Per non morire di solitudine

Una riflessione sui rapporti sociali del terzo millennio

Sarebbe bellissimo se ciascuno di noi potesse avere in questo mondo almeno una persona che possiamo toccare totalmente, senza vergognarci; qualcuno al quale potere rivolgersi liberamente e sfogarsi. Qualcuno davanti al quale potere essere completamente trasparenti senza la necessità di nascondersi; qualcuno al quale potere dire: «questi sono i miei sentimenti» e quello, senza giudicarci, ci consola dicendo che va bene così.

Ecco, se avessimo una persona così non moriremmo di solitudine.
Questo relazionarsi comporta, però, entrare nella sfera intima di ciascuno di noi. E quasi nessuno è disposto ad aprire il suo cuore agli altri. Anzi ci hanno insegnato a mostrarci diversi da quello siamo ed a furia di assecondare l’immagine che proponiamo al mondo, non sappiamo neppure noi chi siamo realmente.

Entrare nell’intimo di ciascuno di noi è un rischio che può arrecare sofferenza. Si ha paura di darsi, paura di scoprirsi, paura di non essere accettati; paura di guardare dentro di noi e vedersi per quello che si è. Allora, molto meglio vivere alla superficie di noi stessi e mantenere relazioni senza importanza che non ci legano veramente. Molto meglio parlare di tutto tranne che di noi. Molto meglio rimanere in un campo neutrale.
Risultato? Apatia e noia. E il senso di solitudine aumenta e ci schiaccia.

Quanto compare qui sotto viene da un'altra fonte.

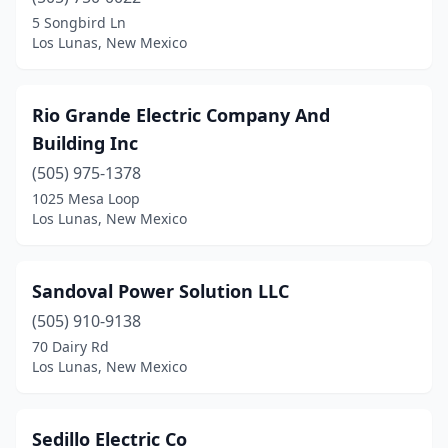
5 Songbird Ln
Los Lunas, New Mexico
Rio Grande Electric Company And
Building Inc
(505) 975-1378
1025 Mesa Loop
Los Lunas, New Mexico
Sandoval Power Solution LLC
(505) 910-9138
70 Dairy Rd
Los Lunas, New Mexico
Sedillo Electric Co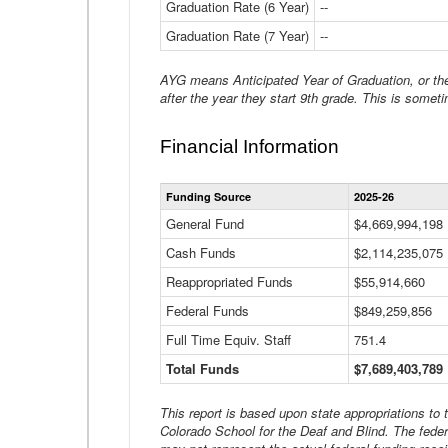
Graduation Rate (6 Year)
--
Graduation Rate (7 Year)
--
AYG means Anticipated Year of Graduation, or the 
after the year they start 9th grade. This is someti
Financial Information
Funding Source
2025-26
General Fund
$4,669,994,198
Cash Funds
$2,114,235,075
Reappropriated Funds
$55,914,660
Federal Funds
$849,259,856
Full Time Equiv. Staff
751.4
Total Funds
$7,689,403,789
This report is based upon state appropriations to
Colorado School for the Deaf and Blind. The feder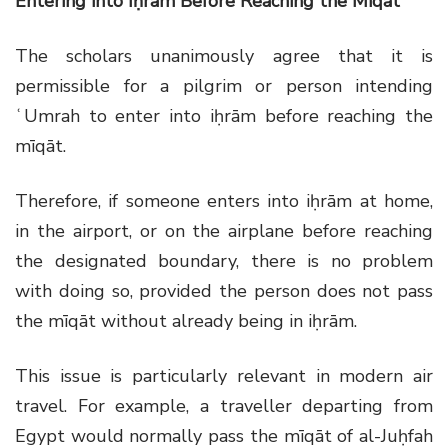
Entering into Iḥrām Before Reaching the Mīqāt
The scholars unanimously agree that it is
permissible for a pilgrim or person intending
ʿUmrah to enter into iḥrām before reaching the
mīqāt.
Therefore, if someone enters into iḥrām at home,
in the airport, or on the airplane before reaching
the designated boundary, there is no problem
with doing so, provided the person does not pass
the mīqāt without already being in iḥrām.
This issue is particularly relevant in modern air
travel. For example, a traveller departing from
Egypt would normally pass the mīqāt of al-Juḥfah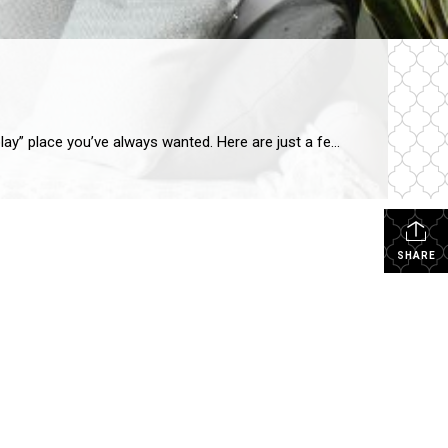
SHARE Have an extra room that’s just taking up space? Lucky you! Put your creativity to work and transform it into the “play” place you’ve always wanted. Here are just a few suggestions for using that unused area. Rock Out Let the rock-n-roll in you rip loose in a room designed to be your very […]
SHARE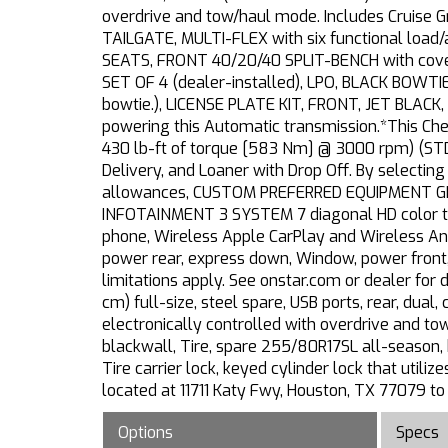
overdrive and tow/haul mode. Includes Cruise
TAILGATE, MULTI-FLEX with six functional load/ac
SEATS, FRONT 40/20/40 SPLIT-BENCH with cover
SET OF 4 (dealer-installed), LPO, BLACK BOWTIE
bowtie.), LICENSE PLATE KIT, FRONT, JET BLACK
powering this Automatic transmission.*This C
430 lb-ft of torque [583 Nm] @ 3000 rpm) (STD
Delivery, and Loaner with Drop Off. By selectin
allowances, CUSTOM PREFERRED EQUIPMENT GR
INFOTAINMENT 3 SYSTEM 7 diagonal HD color to
phone, Wireless Apple CarPlay and Wireless And
power rear, express down, Window, power front
limitations apply. See onstar.com or dealer for 
cm) full-size, steel spare, USB ports, rear, dua
electronically controlled with overdrive and t
blackwall, Tire, spare 255/80R17SL all-season, b
Tire carrier lock, keyed cylinder lock that util
located at 11711 Katy Fwy, Houston, TX 77079 to
Options
Specs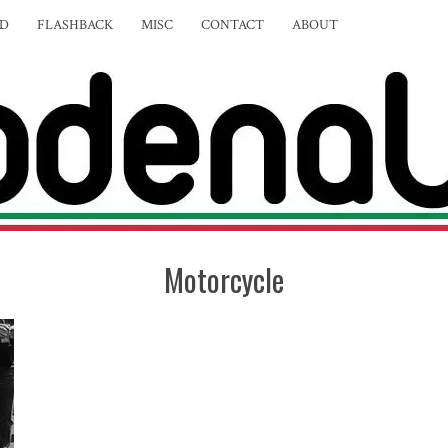
ED
FLASHBACK
MISC
CONTACT
ABOUT
Motorcycle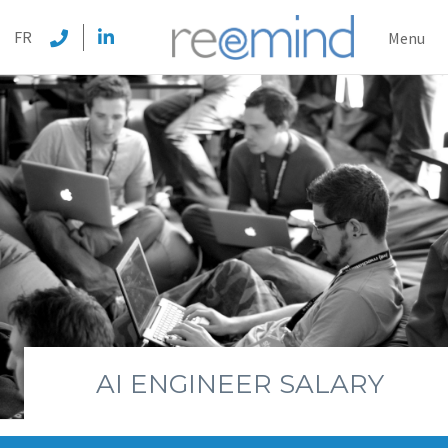
REEMI
FR
Menu
AI ENGINEER SALARY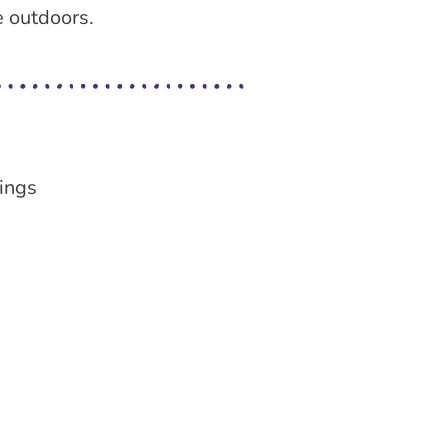
e outdoors.
ings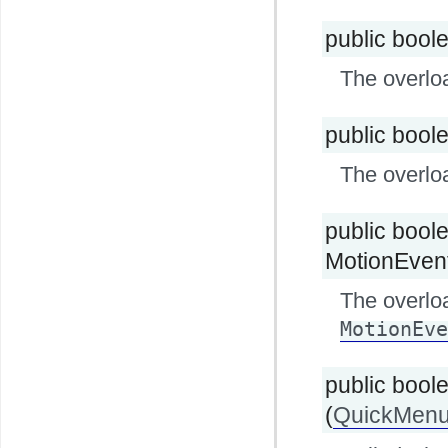
public bool
The overlo
public bool
The overlo
public bool
MotionEvent 
The overlo
MotionEve
public bool
(
QuickMenu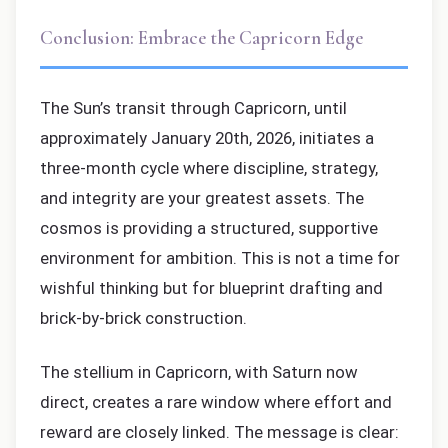
Conclusion: Embrace the Capricorn Edge
The Sun’s transit through Capricorn, until
approximately January 20th, 2026, initiates a
three-month cycle where discipline, strategy,
and integrity are your greatest assets. The
cosmos is providing a structured, supportive
environment for ambition. This is not a time for
wishful thinking but for blueprint drafting and
brick-by-brick construction.
The stellium in Capricorn, with Saturn now
direct, creates a rare window where effort and
reward are closely linked. The message is clear: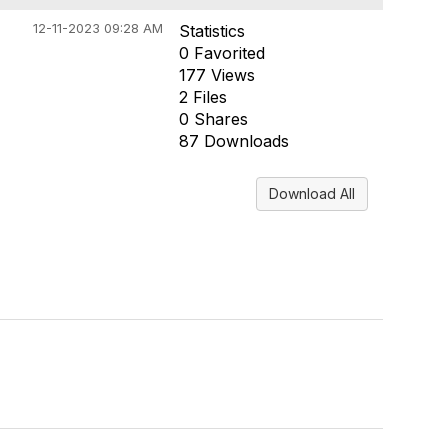
12-11-2023 09:28 AM
Statistics
0 Favorited
177 Views
2 Files
0 Shares
87 Downloads
Download All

Non aiuta di certo comunicare attraverso un social network, dove dietro un display la vita vera appare sfocata e priva di realtà. Le relazioni aumentano a dismisura, ma sono solo virtuali e fatti di banali comunicazioni senza corpo né emozione.  Puoi parlare, mostrare immagini, scrivere, ma non sei veramente tu, piuttosto l’immagine di te che vuoi fornire al mondo.

Occorre invece uscire di casa per incontrare altre persone. Immergerci nella realtà, stringerci le mani, toccarci, sentire la presenza viva dell’altro. Abbiamo bisogno di amici veri, concreti con cui condividere sguardi ed emozioni, gioie, dolori, pensieri ed esperienze.
Ma ciò comporta vincere l’inattività e mettersi in gioco e questo comporta dei rischi. Ma, dopotutto per vivere davvero bisogna anche rischiare.